> **Work order**
Only the lines below from the one containing "mantaFind.l()" to the one containing "<p>Downloads Manta object(s)" should be repeated, both included and unchanged.

(Records to use Opens)

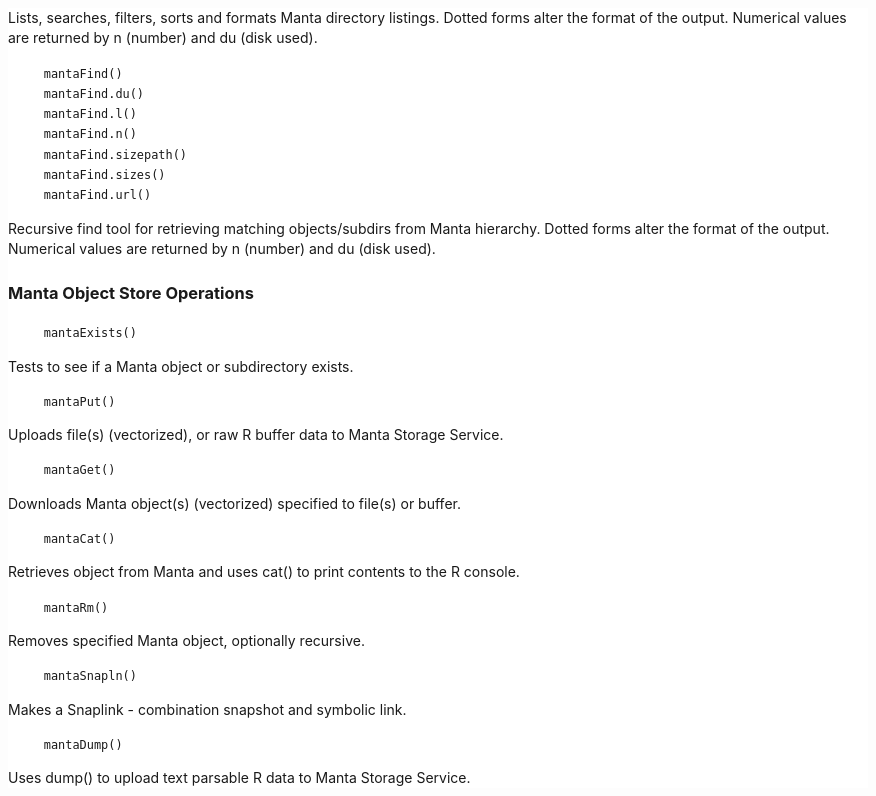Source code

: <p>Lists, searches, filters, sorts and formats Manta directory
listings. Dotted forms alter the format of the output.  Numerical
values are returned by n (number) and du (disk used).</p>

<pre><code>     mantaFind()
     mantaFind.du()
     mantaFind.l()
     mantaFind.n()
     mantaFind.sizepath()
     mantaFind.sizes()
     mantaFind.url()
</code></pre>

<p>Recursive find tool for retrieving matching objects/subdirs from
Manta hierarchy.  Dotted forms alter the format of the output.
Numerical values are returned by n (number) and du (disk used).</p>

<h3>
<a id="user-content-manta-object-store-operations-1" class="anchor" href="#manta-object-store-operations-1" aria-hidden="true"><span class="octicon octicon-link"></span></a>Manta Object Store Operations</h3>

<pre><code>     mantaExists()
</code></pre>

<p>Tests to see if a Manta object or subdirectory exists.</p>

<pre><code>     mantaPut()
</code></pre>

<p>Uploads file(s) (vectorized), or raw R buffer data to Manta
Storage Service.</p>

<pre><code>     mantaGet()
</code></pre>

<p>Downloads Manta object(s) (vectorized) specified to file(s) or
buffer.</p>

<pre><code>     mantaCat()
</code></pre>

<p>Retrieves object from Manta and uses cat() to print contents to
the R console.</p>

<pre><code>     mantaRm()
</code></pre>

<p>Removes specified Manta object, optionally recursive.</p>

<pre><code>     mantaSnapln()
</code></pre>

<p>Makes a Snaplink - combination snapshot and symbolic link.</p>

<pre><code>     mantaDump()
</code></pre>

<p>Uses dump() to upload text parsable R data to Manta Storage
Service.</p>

(Records to use Closes)

> **Result of this task**
     mantaFind.l()
     mantaFind.n()
     mantaFind.sizepath()
     mantaFind.sizes()
     mantaFind.url()
</code></pre>

<p>Recursive find tool for retrieving matching objects/subdirs from
Manta hierarchy.  Dotted forms alter the format of the output.
Numerical values are returned by n (number) and du (disk used).</p>

<h3>
<a id="user-content-manta-object-store-operations-1" class="anchor" href="#manta-object-store-operations-1" aria-hidden="true"><span class="octicon octicon-link"></span></a>Manta Object Store Operations</h3>

<pre><code>     mantaExists()
</code></pre>

<p>Tests to see if a Manta object or subdirectory exists.</p>

<pre><code>     mantaPut()
</code></pre>

<p>Uploads file(s) (vectorized), or raw R buffer data to Manta
Storage Service.</p>

<pre><code>     mantaGet()
</code></pre>

<p>Downloads Manta object(s) (vectorized) specified to file(s) or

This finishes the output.